** Opening MATERIAL FOR THIS TASK block **
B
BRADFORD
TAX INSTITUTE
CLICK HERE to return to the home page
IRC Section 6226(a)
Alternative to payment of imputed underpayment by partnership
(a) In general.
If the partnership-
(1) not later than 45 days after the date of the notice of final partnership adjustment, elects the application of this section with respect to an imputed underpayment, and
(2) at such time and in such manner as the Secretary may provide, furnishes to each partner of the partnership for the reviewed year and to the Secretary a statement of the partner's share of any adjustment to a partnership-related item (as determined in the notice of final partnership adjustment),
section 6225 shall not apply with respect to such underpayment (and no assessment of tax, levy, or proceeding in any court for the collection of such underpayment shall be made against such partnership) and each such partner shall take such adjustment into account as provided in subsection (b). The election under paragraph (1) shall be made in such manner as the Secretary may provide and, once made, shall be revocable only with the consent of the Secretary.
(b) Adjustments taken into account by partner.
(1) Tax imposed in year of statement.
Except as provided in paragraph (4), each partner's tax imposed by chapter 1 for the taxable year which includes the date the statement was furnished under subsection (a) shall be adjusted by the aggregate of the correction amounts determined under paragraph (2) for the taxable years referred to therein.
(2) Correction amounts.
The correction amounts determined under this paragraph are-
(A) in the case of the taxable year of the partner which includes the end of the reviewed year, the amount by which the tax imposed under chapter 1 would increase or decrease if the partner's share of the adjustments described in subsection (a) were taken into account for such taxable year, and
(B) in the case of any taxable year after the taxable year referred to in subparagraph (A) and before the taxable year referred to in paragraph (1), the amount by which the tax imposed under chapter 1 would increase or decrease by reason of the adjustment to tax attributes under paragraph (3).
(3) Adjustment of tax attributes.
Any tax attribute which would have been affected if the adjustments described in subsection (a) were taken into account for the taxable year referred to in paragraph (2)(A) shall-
** Closing MATERIAL FOR THIS TASK block **
- _ASSIGNMENT_: Only the count is wanted. Find the lines of the records that include the word "imposed" and state how many.

- _RESPONSE TO THIS EXERCISE_: 4